**YOUR GOAL**. Every line containing "Captura" should be copied out. Go through the entries and find them.

-=-=-

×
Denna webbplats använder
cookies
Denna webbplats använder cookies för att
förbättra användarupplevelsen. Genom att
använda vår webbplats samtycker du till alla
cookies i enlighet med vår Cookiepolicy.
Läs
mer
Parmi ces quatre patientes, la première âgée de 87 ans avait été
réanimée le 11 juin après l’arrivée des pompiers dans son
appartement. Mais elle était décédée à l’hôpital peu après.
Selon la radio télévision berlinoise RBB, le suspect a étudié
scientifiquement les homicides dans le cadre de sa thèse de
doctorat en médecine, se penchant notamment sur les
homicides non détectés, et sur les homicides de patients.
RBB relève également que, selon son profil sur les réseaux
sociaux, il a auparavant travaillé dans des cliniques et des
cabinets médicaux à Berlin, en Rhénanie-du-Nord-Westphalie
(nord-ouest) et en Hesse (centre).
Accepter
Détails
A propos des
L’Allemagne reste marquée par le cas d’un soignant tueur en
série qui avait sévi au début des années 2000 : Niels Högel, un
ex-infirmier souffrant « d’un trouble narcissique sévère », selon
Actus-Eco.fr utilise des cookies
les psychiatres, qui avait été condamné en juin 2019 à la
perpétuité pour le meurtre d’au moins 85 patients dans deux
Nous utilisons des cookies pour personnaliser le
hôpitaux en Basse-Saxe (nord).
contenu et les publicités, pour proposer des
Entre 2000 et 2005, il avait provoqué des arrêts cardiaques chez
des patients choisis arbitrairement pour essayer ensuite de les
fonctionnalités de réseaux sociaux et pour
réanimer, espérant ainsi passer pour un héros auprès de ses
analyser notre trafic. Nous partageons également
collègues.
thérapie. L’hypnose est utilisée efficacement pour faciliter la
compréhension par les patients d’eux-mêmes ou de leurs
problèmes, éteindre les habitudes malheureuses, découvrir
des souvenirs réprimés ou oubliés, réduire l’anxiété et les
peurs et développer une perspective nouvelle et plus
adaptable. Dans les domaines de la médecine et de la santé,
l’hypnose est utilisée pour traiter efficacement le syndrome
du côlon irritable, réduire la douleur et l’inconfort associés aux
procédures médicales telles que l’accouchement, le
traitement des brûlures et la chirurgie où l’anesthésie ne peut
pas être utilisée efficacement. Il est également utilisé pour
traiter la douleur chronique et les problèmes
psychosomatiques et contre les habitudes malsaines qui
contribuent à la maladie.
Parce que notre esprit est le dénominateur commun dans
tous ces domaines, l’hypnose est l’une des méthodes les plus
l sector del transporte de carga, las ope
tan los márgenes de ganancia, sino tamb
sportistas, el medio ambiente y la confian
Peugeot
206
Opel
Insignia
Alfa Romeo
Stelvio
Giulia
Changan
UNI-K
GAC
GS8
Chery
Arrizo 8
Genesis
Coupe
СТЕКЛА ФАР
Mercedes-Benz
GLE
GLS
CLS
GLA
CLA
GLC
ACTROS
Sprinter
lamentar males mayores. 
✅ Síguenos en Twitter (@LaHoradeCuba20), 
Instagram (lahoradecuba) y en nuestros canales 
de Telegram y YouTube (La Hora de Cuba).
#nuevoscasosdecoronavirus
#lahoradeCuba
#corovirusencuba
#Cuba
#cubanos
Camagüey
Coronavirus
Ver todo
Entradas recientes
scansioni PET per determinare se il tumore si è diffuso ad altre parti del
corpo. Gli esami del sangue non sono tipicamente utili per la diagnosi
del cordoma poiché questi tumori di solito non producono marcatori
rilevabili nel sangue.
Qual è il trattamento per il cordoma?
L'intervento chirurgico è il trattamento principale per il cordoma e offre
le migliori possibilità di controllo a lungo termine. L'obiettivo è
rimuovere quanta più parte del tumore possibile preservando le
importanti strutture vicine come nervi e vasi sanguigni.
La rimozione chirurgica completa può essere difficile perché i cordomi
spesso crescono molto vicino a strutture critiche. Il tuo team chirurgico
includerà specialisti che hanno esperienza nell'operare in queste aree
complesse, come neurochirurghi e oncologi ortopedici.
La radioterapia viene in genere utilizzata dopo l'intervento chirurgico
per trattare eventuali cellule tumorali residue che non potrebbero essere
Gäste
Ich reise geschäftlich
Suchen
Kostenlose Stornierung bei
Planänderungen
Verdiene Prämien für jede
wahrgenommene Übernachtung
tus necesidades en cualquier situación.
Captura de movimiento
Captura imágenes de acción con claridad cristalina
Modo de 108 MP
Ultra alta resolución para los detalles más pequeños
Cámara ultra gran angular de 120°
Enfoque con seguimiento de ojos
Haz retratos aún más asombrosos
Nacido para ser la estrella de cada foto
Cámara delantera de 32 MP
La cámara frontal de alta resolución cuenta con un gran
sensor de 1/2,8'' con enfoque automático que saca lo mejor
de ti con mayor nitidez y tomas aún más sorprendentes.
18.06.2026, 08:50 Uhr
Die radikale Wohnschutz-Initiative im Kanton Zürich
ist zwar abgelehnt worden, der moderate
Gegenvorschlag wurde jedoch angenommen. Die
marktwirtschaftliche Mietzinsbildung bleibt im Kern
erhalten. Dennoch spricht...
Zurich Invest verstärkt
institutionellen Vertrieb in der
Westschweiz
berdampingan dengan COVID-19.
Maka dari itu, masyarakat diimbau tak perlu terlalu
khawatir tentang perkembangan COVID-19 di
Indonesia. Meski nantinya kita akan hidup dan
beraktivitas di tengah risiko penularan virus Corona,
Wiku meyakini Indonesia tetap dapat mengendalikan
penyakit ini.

-=-=-

**THE ANSWER**.
Captura de movimiento
Captura imágenes de acción con claridad cristalina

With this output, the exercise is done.